RigidBodyCombiner and flattenstrong algorthims?

zhao · June 9, 2010, 6:58am

How does RigidBodyCombiner and flattenstrong work behind the scenes?

I’m guess that flattenstrong is just burning the transforms into the objects’ vertices and creating one gigantic mesh.

Is RigidBodyCombiner doing the same thing, ie., transforming all of the vertices of an object with every new setPos, or is it doing something more clever with Vertex Buffers, and just streaming in a single new transform for each change?

The reason why I’m asking this is to know how sensitive RigidBodyCombiner is to a new setPos. If I combine 100 object x 4000 vertices each and change each object’s position every frame, am I going to incur a penalty on the order of 400,000 calculations or just 100 calculations?

Another way to phrase the question, is with RigidBodyContainer, changing the position/hpr of a object with 40000 vertices more expensive than changing the position/hpr of a 400 vertice object? Or is it the same cost?

zhao · June 9, 2010, 8:50am

After some IRC help and more reading, I understand that the RigidBodyCombiner (RBC) is based on the animation system.

I tried astelix’s example
discourse.panda3d.org/viewtopic.php?t=7858

and got what I expected with 2000 x box.egg. Each box .egg is 12 tris for a total of ~24k vertices

It was ~15fps w/o RBC and 60fps(Vsync) with.

However, when I tried 2000 x smileys, each smiley is 1.3k tris, for a total of ~2.6 million tris
I got 15 fps w/o RBC and 5 fps with RBC.

What’s even stranger to me is that even when I disabled all smiley movement, the fps stayed at the same 5 fps with RBC. (I can render a single 3million mesh at 60+fps, without any problem.)

This is leading me to conclude that the RBC is applying a cpu-transformation to every vertex every frame regardless of whether or not the object is moving.

Thus its very good for collecting lots of low-tris objects into a single batch, but not so good at collecting lots of moderately-high tris objects.

Is this correct or am I missing something?

(Does this suggest that animations aren’t cached in Panda?)

zhao · June 9, 2010, 9:28am

After some more tinkering, it appears that for an object like smiley ~1.3tris, using rigidbodycombiner is across the board worse than just parenting it to render.

               Using RBC    Parenting to Render

For 2000 smileys 5 fps 15 fps
1000 smileys 10 fps 30 fps
200 smileys 46 fps 60 fps (Vsync)

I’m just a gtx 260 video card with a 1.8ghz CPU.

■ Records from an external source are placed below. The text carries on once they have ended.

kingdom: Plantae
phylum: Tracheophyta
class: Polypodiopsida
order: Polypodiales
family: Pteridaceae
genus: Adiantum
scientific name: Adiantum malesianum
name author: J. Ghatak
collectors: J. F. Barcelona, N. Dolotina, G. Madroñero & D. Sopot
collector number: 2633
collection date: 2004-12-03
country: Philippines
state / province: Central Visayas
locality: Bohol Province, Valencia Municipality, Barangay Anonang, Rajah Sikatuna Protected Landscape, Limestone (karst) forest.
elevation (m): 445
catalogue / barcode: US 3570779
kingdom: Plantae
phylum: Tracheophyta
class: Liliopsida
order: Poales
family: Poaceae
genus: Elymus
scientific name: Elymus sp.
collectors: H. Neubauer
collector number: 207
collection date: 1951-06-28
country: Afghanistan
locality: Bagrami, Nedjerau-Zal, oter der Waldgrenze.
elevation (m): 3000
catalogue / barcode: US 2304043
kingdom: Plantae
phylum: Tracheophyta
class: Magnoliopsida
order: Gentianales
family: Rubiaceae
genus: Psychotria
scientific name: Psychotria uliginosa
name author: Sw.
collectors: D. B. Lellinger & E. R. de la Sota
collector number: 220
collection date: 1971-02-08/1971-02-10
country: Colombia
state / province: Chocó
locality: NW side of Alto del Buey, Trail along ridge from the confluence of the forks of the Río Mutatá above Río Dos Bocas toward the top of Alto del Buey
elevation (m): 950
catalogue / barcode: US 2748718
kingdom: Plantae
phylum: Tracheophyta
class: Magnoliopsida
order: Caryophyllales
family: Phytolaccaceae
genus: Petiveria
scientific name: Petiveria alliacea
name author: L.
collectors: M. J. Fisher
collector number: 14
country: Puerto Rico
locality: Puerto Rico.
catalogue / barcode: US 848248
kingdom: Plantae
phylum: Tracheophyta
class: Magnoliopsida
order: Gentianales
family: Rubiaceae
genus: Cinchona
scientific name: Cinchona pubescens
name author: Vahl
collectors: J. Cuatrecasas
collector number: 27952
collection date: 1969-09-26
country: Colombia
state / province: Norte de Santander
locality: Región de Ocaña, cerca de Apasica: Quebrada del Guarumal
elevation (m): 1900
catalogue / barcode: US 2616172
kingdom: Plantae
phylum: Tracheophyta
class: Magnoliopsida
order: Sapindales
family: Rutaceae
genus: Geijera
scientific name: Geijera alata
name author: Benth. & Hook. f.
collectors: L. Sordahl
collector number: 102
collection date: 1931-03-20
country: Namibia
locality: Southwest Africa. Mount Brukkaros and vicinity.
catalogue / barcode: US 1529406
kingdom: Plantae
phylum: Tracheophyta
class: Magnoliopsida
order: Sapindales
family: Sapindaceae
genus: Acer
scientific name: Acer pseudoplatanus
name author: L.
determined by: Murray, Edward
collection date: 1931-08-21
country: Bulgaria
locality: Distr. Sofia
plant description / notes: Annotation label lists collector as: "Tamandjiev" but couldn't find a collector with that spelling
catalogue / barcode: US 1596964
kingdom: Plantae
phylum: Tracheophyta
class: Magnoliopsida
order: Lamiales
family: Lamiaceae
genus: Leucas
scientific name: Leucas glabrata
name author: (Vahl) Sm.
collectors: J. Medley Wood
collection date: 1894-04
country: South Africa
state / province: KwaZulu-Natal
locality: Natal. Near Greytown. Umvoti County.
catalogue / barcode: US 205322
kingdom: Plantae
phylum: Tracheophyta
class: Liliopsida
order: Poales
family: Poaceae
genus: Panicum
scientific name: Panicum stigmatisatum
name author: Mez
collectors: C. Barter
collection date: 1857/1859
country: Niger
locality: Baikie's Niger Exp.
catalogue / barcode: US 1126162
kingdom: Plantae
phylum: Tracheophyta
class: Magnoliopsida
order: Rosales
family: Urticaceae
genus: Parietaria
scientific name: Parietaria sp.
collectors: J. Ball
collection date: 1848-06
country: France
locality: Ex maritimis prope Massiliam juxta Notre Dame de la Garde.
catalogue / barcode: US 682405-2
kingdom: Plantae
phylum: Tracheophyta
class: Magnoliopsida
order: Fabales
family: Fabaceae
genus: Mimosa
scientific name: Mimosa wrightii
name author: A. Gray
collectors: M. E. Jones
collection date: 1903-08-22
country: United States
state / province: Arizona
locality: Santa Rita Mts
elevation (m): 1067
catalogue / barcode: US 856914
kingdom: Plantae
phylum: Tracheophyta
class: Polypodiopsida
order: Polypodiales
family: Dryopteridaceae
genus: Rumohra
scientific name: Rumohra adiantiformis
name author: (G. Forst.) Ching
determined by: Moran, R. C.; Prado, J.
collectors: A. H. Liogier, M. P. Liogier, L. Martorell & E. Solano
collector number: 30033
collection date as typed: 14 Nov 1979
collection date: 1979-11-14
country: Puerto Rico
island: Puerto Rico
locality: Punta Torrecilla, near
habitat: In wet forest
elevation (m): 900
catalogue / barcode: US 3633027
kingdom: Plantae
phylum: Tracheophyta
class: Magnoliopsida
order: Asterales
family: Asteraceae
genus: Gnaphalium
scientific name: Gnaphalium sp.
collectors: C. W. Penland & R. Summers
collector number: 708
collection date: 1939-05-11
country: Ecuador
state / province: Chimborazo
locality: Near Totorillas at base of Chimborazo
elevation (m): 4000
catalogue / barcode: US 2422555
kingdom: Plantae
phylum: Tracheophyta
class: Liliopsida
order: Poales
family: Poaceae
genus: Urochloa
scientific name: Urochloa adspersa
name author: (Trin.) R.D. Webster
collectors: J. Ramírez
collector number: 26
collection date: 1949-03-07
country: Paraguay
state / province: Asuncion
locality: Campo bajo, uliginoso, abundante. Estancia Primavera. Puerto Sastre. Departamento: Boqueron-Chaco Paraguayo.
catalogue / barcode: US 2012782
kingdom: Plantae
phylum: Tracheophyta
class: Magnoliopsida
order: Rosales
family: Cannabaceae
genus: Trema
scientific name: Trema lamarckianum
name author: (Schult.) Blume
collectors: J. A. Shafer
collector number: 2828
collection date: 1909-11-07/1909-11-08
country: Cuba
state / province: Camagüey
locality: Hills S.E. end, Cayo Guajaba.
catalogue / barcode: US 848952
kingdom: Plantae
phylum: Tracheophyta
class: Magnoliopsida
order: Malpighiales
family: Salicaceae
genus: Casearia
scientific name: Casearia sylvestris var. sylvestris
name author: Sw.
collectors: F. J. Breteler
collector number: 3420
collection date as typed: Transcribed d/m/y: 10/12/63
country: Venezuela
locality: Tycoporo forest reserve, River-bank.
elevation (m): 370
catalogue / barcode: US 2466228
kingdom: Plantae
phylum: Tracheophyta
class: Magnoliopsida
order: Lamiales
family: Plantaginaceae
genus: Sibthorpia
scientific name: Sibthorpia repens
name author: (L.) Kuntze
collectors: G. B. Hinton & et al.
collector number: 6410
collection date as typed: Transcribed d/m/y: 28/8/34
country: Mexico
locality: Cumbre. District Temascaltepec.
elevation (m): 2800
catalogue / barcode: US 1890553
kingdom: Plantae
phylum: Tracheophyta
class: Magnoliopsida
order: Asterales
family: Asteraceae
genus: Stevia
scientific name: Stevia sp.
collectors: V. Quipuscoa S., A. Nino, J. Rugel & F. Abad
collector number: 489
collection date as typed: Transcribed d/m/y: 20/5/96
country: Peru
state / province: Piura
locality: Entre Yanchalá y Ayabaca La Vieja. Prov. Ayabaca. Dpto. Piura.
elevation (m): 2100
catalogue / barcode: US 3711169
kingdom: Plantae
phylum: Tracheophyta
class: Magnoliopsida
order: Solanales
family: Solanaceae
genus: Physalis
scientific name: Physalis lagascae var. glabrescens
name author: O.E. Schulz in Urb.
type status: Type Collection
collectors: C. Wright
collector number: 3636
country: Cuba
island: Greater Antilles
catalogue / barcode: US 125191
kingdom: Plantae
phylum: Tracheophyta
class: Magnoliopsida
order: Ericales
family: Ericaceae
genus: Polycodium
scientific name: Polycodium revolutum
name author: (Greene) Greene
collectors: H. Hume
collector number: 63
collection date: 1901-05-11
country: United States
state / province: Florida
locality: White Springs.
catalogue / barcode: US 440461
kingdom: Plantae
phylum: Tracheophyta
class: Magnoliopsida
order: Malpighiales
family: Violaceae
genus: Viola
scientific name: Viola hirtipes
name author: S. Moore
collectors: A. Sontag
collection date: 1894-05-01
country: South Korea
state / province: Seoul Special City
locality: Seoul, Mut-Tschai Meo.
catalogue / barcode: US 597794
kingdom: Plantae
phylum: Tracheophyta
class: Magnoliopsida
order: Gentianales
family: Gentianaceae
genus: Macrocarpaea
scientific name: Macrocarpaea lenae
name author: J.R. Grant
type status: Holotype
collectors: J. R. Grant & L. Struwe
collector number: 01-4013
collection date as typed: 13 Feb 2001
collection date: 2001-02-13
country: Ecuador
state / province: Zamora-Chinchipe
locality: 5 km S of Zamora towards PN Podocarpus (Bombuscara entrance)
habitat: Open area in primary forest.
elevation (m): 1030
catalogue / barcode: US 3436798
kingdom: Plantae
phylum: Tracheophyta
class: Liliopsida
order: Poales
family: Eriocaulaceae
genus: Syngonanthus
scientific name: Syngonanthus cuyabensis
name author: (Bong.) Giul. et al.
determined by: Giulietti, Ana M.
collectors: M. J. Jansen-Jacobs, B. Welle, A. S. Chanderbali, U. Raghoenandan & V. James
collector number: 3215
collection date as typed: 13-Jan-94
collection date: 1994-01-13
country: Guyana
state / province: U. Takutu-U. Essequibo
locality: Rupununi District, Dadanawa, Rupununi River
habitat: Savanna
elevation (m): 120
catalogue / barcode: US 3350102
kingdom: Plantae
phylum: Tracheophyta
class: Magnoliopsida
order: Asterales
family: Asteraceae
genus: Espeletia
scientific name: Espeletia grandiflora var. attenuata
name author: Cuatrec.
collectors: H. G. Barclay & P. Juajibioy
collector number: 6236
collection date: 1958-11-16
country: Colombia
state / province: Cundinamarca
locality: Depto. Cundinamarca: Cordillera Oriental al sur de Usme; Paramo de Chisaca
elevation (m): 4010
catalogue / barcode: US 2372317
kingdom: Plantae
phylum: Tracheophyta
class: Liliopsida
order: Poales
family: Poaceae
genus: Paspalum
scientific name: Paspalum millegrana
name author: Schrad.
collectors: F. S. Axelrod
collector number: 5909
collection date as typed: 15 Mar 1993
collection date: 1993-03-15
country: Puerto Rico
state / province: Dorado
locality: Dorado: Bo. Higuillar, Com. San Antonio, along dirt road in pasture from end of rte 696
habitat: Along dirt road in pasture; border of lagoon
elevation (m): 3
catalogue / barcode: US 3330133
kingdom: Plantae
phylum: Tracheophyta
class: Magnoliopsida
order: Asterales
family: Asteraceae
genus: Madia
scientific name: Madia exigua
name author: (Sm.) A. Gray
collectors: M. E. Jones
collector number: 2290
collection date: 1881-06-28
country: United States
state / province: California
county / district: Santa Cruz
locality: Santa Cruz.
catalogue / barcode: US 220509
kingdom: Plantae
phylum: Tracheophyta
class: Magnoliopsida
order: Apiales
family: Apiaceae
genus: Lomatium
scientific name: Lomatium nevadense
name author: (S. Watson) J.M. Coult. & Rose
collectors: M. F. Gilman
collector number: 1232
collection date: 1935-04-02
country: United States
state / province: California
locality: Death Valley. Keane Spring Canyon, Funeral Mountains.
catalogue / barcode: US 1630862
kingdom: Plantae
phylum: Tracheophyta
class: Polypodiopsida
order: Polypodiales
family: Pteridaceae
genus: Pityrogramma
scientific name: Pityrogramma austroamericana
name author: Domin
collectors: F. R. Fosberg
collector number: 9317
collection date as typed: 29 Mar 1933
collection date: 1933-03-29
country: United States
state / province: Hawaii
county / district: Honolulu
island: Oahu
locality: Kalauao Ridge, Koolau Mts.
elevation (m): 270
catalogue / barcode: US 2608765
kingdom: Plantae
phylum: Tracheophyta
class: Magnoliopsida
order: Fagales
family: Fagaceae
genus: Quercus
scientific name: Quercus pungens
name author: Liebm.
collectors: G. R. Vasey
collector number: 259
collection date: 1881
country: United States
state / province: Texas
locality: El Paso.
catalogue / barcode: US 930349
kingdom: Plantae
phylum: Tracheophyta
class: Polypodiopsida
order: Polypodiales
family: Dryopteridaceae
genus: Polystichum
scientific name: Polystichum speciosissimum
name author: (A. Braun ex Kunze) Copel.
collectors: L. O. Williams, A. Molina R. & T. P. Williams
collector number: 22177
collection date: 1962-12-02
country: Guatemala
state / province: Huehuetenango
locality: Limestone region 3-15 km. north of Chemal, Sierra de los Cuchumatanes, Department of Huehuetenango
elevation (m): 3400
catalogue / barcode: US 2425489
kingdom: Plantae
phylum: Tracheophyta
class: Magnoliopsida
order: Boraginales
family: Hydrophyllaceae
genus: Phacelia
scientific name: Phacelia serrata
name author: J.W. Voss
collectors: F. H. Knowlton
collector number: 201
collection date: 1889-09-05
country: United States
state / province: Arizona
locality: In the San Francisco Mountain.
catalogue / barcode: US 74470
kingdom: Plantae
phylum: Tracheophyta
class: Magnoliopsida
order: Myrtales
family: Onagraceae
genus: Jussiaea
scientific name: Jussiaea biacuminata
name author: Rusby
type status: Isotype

ThomasEgi · June 9, 2010, 11:17am

your earlier assumption is correct.
GPU’s have a hard time dealing with many hundret individual batches of geometry. the gpu prefers fewer, large batches.

the RBC collects your objects, applies the transform using the CPU, and sends it to the GPU in one batch.

so if you’r bottleneck is a high geom-count, RBC can reduce the problem by offloading some work to the CPU.

if your CPU is already at it’s limit you might be better of not to use it. it’s a trade-off and depending on your situation, one or the other might be better.

as you pointed out, RBC is most efficient when you have many many small objects with low vertex count.

zhao · June 9, 2010, 6:15pm

I’m just surprised that it doesn’t attempt to cache any of the animemation transforms for objects that aren’t moving.

Is the base animemation system also cache-less, compute every frame regardless of movement?

drwr · June 9, 2010, 6:40pm

It is not completely cacheless, but in the normal usage of the animation system, either all of the vertices are moving, or none of them. So if any joints have changed, it recomputes all of the vertices.

It should follow that if you move no objects, it should be faster than if you move any one of them (but probably still not as fast as if you did not use the RBC at all).

David

zhao · June 9, 2010, 9:25pm

Ok. Got it. It seems like this is a pretty cool system to do something whose mesh complexity is inbetween particles and a larger mesh. I think it would be good for asteroids, bushes or trees.